Running this code on a Mac I get:
libc++abi.dylib: terminating with uncaught exception of type std::out_of_range: basic_string before callin funcAbort trap: 6
The most obvious problem with the code itself is in the following line:
for (int j=current.length(); j>=0; --j) {
Reasons:
If you are doing things like current.at(j), this will crash immediately. For example, the string "blah" has length 4, but there is no character at position 4.
The length of tmp_previous may be different from current. Calling tmp_previous.at(j) will crash when you go from 8 to 13 for example.
Additionally, as others have pointed out, if the the only thing you're interested in is the last digit, you do not need to go through the trouble of looping through every digit of every number.

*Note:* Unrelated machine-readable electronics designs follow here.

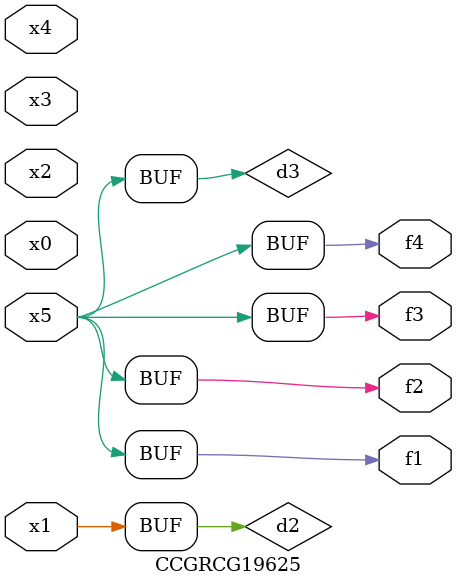
<source format=v>
module CCGRCG19625(
	input x0, x1, x2, x3, x4, x5,
	output f1, f2, f3, f4
);

	wire d1, d2, d3;

	not (d1, x5);
	or (d2, x1);
	xnor (d3, d1);
	assign f1 = d3;
	assign f2 = d3;
	assign f3 = d3;
	assign f4 = d3;
endmodule

</source>
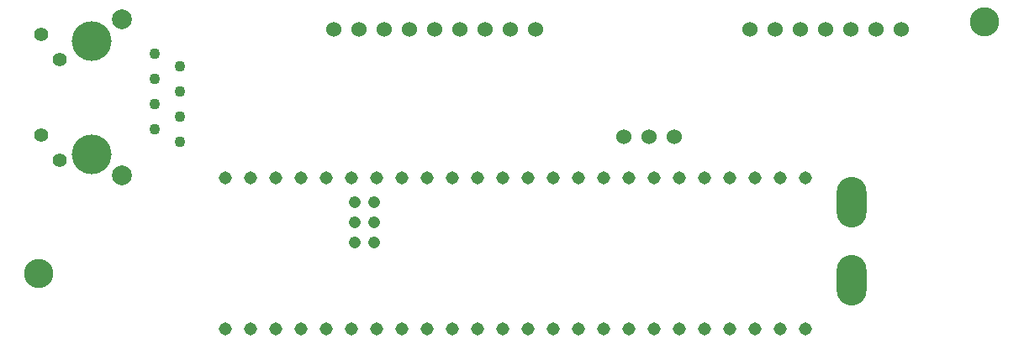
<source format=gbr>
%TF.GenerationSoftware,KiCad,Pcbnew,7.0.7*%
%TF.CreationDate,2023-11-04T22:27:46-05:00*%
%TF.ProjectId,FlourometerBoard_Hardware,466c6f75-726f-46d6-9574-6572426f6172,rev?*%
%TF.SameCoordinates,Original*%
%TF.FileFunction,Soldermask,Bot*%
%TF.FilePolarity,Negative*%
%FSLAX46Y46*%
G04 Gerber Fmt 4.6, Leading zero omitted, Abs format (unit mm)*
G04 Created by KiCad (PCBNEW 7.0.7) date 2023-11-04 22:27:46*
%MOMM*%
%LPD*%
G01*
G04 APERTURE LIST*
%ADD10C,1.524000*%
%ADD11C,1.308000*%
%ADD12C,1.208000*%
%ADD13C,2.946400*%
%ADD14O,3.000000X5.100000*%
%ADD15C,1.100000*%
%ADD16C,1.400000*%
%ADD17C,4.000000*%
%ADD18C,2.000000*%
G04 APERTURE END LIST*
D10*
%TO.C,Conn2*%
X73660000Y-86360000D03*
X76200000Y-86360000D03*
X78740000Y-86360000D03*
X81280000Y-86360000D03*
X83820000Y-86360000D03*
X86360000Y-86360000D03*
X88900000Y-86360000D03*
X91440000Y-86360000D03*
X93980000Y-86360000D03*
%TD*%
%TO.C,U3*%
X107950000Y-97155000D03*
X105410000Y-97155000D03*
X102870000Y-97155000D03*
%TD*%
D11*
%TO.C,U1*%
X65278000Y-116586000D03*
X67818000Y-116586000D03*
X70358000Y-116586000D03*
X72898000Y-116586000D03*
X98298000Y-116586000D03*
X67818000Y-101346000D03*
X75438000Y-116586000D03*
X77978000Y-116586000D03*
X80518000Y-116586000D03*
X83058000Y-116586000D03*
X85598000Y-116586000D03*
X88138000Y-116586000D03*
X90678000Y-116586000D03*
X93218000Y-116586000D03*
X95758000Y-116586000D03*
X95758000Y-101346000D03*
X93218000Y-101346000D03*
X90678000Y-101346000D03*
X88138000Y-101346000D03*
X85598000Y-101346000D03*
X83058000Y-101346000D03*
X80518000Y-101346000D03*
X77978000Y-101346000D03*
X75438000Y-101346000D03*
X72898000Y-101346000D03*
X70358000Y-101346000D03*
X100838000Y-116586000D03*
X103378000Y-116586000D03*
X105918000Y-116586000D03*
X108458000Y-116586000D03*
X110998000Y-116586000D03*
X113538000Y-116586000D03*
X116078000Y-116586000D03*
X118618000Y-116586000D03*
X121158000Y-116586000D03*
X121158000Y-101346000D03*
X118618000Y-101346000D03*
X116078000Y-101346000D03*
X113538000Y-101346000D03*
X110998000Y-101346000D03*
X108458000Y-101346000D03*
X105918000Y-101346000D03*
X103378000Y-101346000D03*
X100838000Y-101346000D03*
X62738000Y-116586000D03*
X98298000Y-101346000D03*
X65278000Y-101346000D03*
D12*
X77708000Y-105796000D03*
X75708000Y-105796000D03*
X75708000Y-103796000D03*
X77708000Y-103796000D03*
X77708000Y-107796000D03*
X75708000Y-107796000D03*
D11*
X62738000Y-101346000D03*
%TD*%
D13*
%TO.C,REF\u002A\u002A*%
X139192000Y-85598000D03*
%TD*%
D14*
%TO.C,Conn1*%
X125794800Y-111633000D03*
X125794800Y-103759000D03*
%TD*%
D13*
%TO.C,REF\u002A\u002A*%
X43942000Y-110998000D03*
%TD*%
D10*
%TO.C,Conn3*%
X115570000Y-86360000D03*
X118110000Y-86360000D03*
X120650000Y-86360000D03*
X123190000Y-86360000D03*
X125730000Y-86360000D03*
X128270000Y-86360000D03*
X130810000Y-86360000D03*
%TD*%
D15*
%TO.C,J1*%
X55626000Y-88748000D03*
X58166000Y-90018000D03*
X55626000Y-91288000D03*
X58166000Y-92558000D03*
X55626000Y-93828000D03*
X58166000Y-95098000D03*
X55626000Y-96368000D03*
X58166000Y-97638000D03*
D16*
X44196000Y-86868000D03*
X45986000Y-89408000D03*
X44196000Y-96978000D03*
X45986000Y-99518000D03*
D17*
X49276000Y-87478000D03*
X49276000Y-98908000D03*
D18*
X52326000Y-85318000D03*
X52326000Y-101068000D03*
%TD*%
M02*

</source>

The trick here is to only remember the last digit of previous and current, so large numbers are never a problem and you don't have to do things like stoi.
As an alternative to a previous answer would be the string addition.
I tested it with the fibonacci number of 100000 and it works fine in just a few seconds. Working only with the last digit solves your problem for even larger numbers for sure. for all of you requiring the fibonacci number as well, here an algorithm:
std::string str_add(std::string a, std::string b)
{
// http://ideone.com/o7wLTt
size_t n = max(a.size(), b.size());
if (n > a.size()) {
a = string(n-a.size(), '0') + a;
}
if (n > b.size()) {
b = string(n-b.size(), '0') + b;
}
string result(n + 1, '0');
char carry = 0;
std::transform(a.rbegin(), a.rend(), b.rbegin(), result.rbegin(), [&carry](char x, char y)
{
char z = (x - '0') + (y - '0') + carry;
if (z > 9) {
carry = 1;
z -= 10;
} else {
carry = 0;
}
return z + '0';
});
result[0] = carry + '0';
n = result.find_first_not_of("0");
if (n != string::npos) {
result = result.substr(n);
}
return result;
}
std::string str_fib(size_t i)
{
std::string n1 = "0";
std::string n2 = "1";
for (size_t idx = 0; idx < i; ++idx) {
const std::string f = str_add(n1, n2);
n1 = n2;
n2 = f;
}
return n1;
}
int main() {
const size_t i = 100000;
const std::string f = str_fib(i);
if (!f.empty()) {
std::cout << "fibonacci of " << i << " = " << f << " | last digit: " << f[f.size() - 1] << std::endl;
}
std::cin.sync(); std::cin.get();
return 0;
}
Try it with first calculating the fibonacci number and then converting the int to a std::string using std::to_string(). in the following you can extract the last digit using the [] operator on the last index.
int fib(int i)
{
int number = 1;
if (i > 2) {
number = fib(i - 1) + fib(i - 2);
}
return number;
}
int main() {
const int i = 10;
const int f = fib(i);
const std::string s = std::to_string(f);
if (!s.empty()) {
std::cout << "fibonacci of " << i << " = " << f << " | last digit: " << s[s.size() - 1] << std::endl;
}
std::cin.sync(); std::cin.get();
return 0;
}
Avoid duplicates of the using keyword using.
Also consider switching from int to long or long long when your numbers get bigger. Since the fibonacci numbers are positive, also use unsigned.